-- START Quoted text --
Irina Ilyina, HSE: ''Tatarstan can already be considered as a smart region''

Irina Ilyina, HSE: ''Tatarstan can already be considered as a smart region'' Photo: genplanmos.ru

What path do Russian cities follow to develop – Asian or European? Why do developers house people in blocks of flats? What are the drawbacks of the first stage of the renovation? How should it look in the country's regions? Can we call Tatarstan a smart region? How will unmanned vehicles change the infrastructure of our cities? Director of the Institute for Regional Studies and Urban Planning of Higher School of Economics National Research University Irina Ilyina answered these and other questions of Realnoe Vremya.

''There will certainly be a period of more correct, realised and creative approach to the problem of renovation''

A bill on extension of the dwelling renovation programme to all regions of Russia was introduced to the State Duma in September. Mrs Ilyina, would like to know your opinion about this initiative considering that wave of protest the renovation caused in Moscow.
-- END Quoted text --
-- START Data excerpts --
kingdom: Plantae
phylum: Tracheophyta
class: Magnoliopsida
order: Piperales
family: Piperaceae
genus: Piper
-- END Data excerpts --
Required tasks
A – Quote the interview with Irina Ilyina word for word from "What path do" to "caused in Moscow.".
B – According to the interview with Irina Ilyina, in which month was the bill extending the dwelling renovation programme to all regions of Russia introduced to the State Duma?
C – Carry on the interview with Irina Ilyina from the point where it stops.
The listing has no connection to the interview with Irina Ilyina.

Solved tasks
A –
What path do Russian cities follow to develop – Asian or European? Why do developers house people in blocks of flats? What are the drawbacks of the first stage of the renovation? How should it look in the country's regions? Can we call Tatarstan a smart region? How will unmanned vehicles change the infrastructure of our cities? Director of the Institute for Regional Studies and Urban Planning of Higher School of Economics National Research University Irina Ilyina answered these and other questions of Realnoe Vremya.

''There will certainly be a period of more correct, realised and creative approach to the problem of renovation''

A bill on extension of the dwelling renovation programme to all regions of Russia was introduced to the State Duma in September. Mrs Ilyina, would like to know your opinion about this initiative considering that wave of protest the renovation caused in Moscow.

B – September

C –
Firstly, we need to understand the state of the housing fund in Russia's regions. For instance, house development from the middle of the last century, the construction of well-known five-storey blocks of flats, or Khrushchyovka blocks, affected absolutely all regions of our country. A very big volume of house construction was registered in the 70-80s. The problem is that this dwelling really becomes obsolete. It becomes obsolete both physically and spiritually. It needs a kind of adaption to contemporary conditions.

The idea of the renovation of dwellings declared in Moscow now is absolutely correct. But the renovation must be understood directly: it's not obligatorily demolition of old buildings and construction of new ones instead. Renovation means a renewal of a dwelling. This is why it's necessary to find out which houses really need to be demolished and which simply need to be adapted to contemporary conditions.

When Moscow started to speak about the renovation, one could quite often hear references to the experience of Germany, Great Britain and other countries where this process had already ended or was taking place at the moment. I can say about the renovation in Berlin we sometimes even take our students to.

It would be interesting to know.

As rule, there isn't any demolition there. A building is upgraded and is adapted to contemporary conditions thanks to which people get absolutely amazing houses.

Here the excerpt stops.